Problem
Copy the records from the line containing "To the nearest" through the end of the records, both ends included, without changing a word. Leave the pictures out of your answer.
* * * * * * *
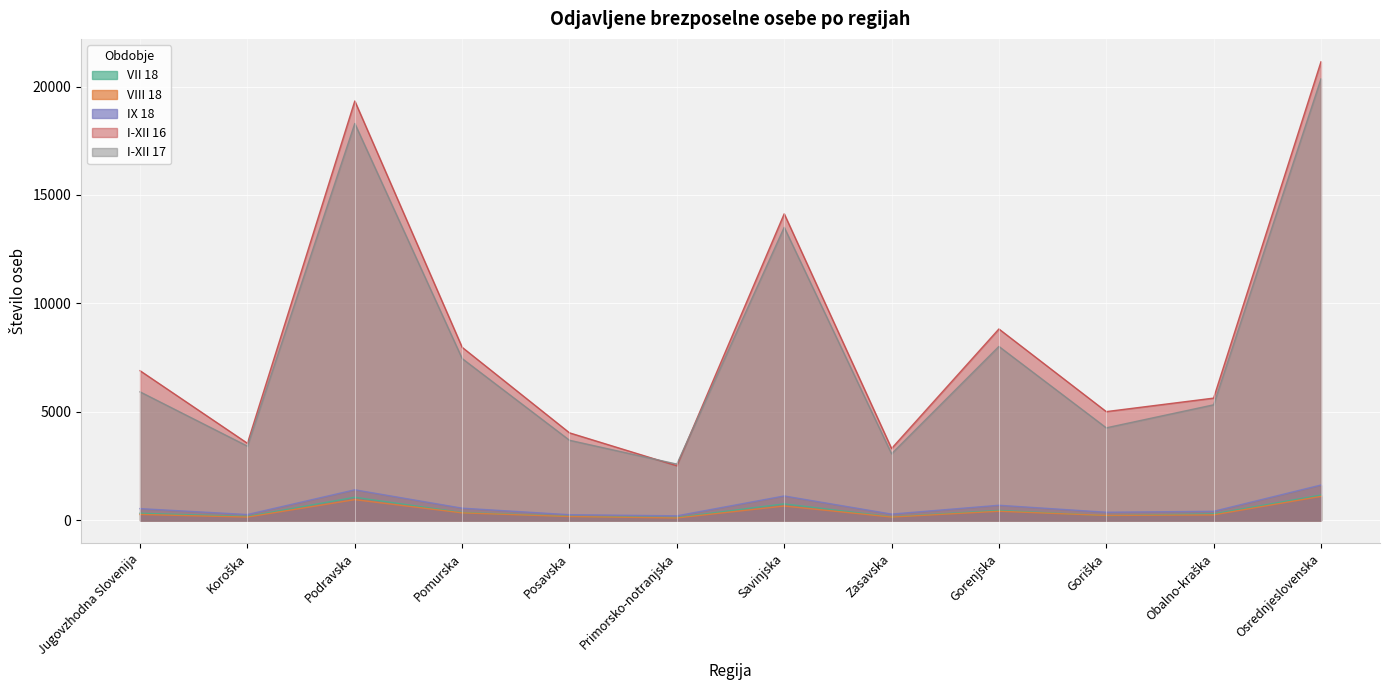

What is the maximum value for I-XII 16?

21139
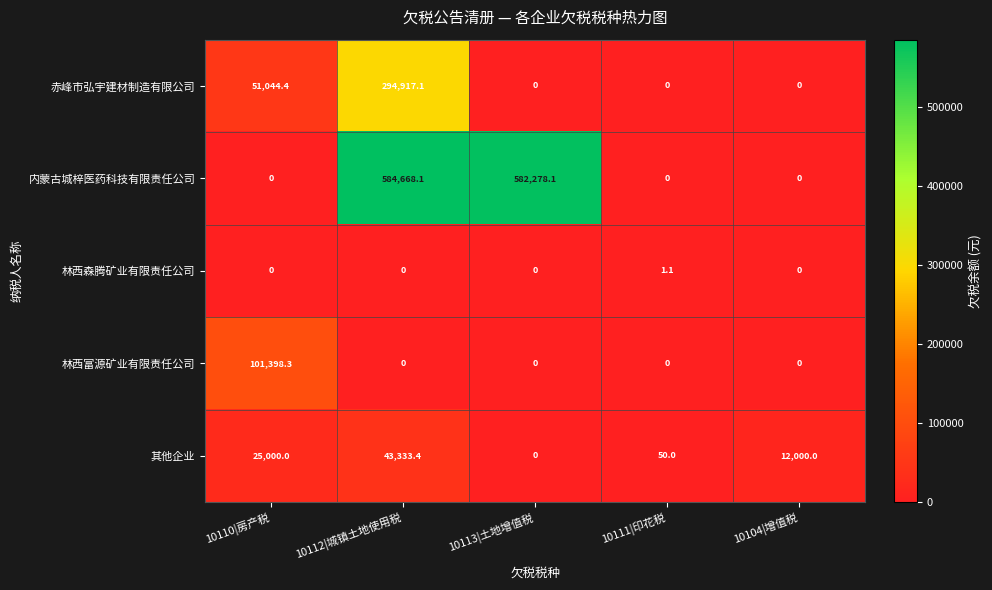

At how many categories does at least one series exceed 451927?

2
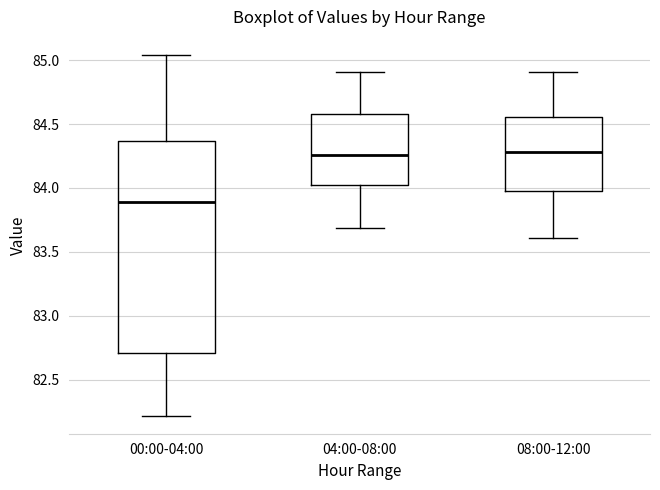

Reading left to right, read every box against the y-axis: the position of its median line, the range the box covers, and the ends of its whiskers. The values are not printed on the chart, so give them approximately, as read against the axis.

00:00-04:00: median 83.90, box 82.70 to 84.35, whiskers 82.20 to 85.05
04:00-08:00: median 84.25, box 84.00 to 84.60, whiskers 83.70 to 84.90
08:00-12:00: median 84.30, box 84.00 to 84.55, whiskers 83.60 to 84.90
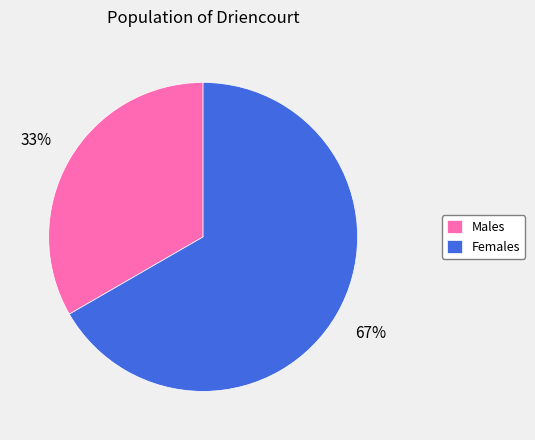

To the nearest percent, what is the combined percentage of Males and Females?

100%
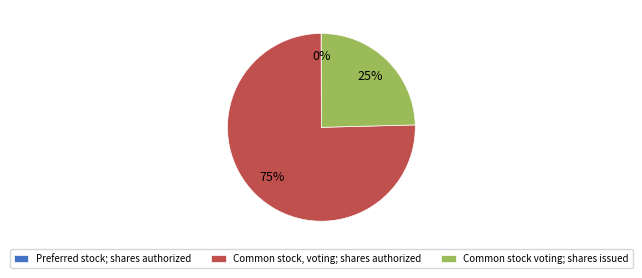

Which slice is the largest?

Common stock, voting; shares authorized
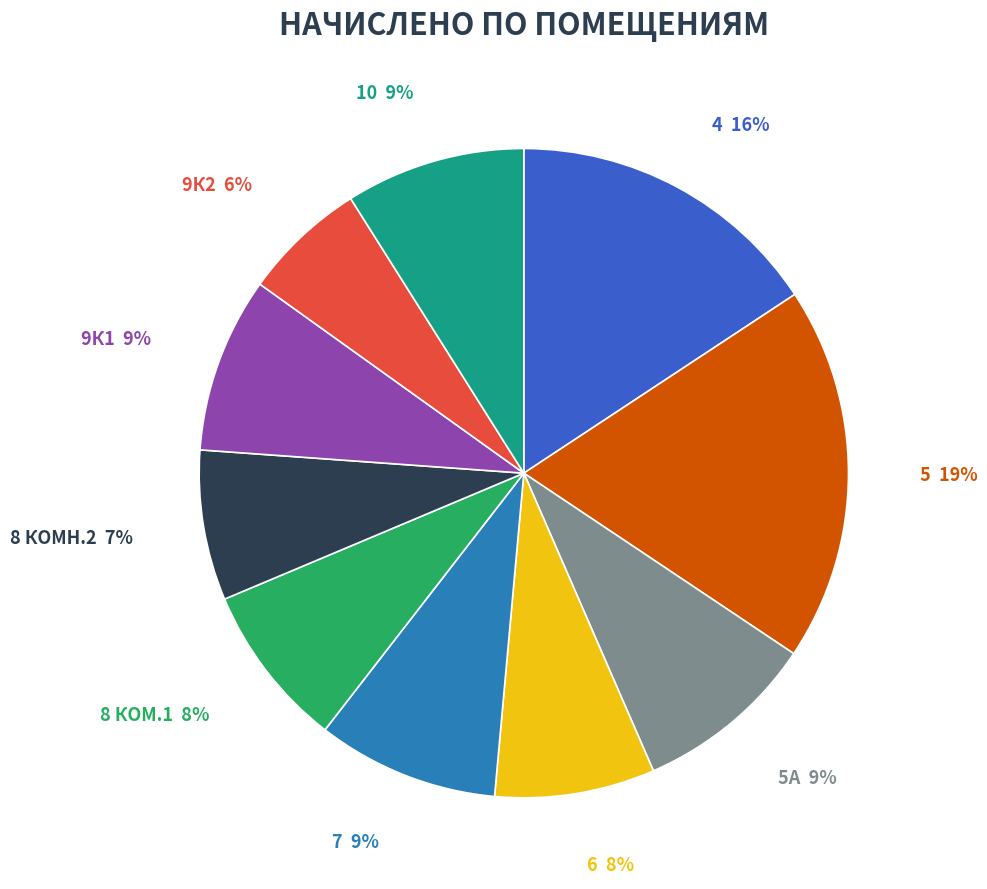

Is 5 the majority of the pie?

No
* * * * * * *
Task output
To the nearest percent, what is the combined percentage of Males and Females?

100%

Which slice is the largest?

Common stock, voting; shares authorized

Is 5 the majority of the pie?

No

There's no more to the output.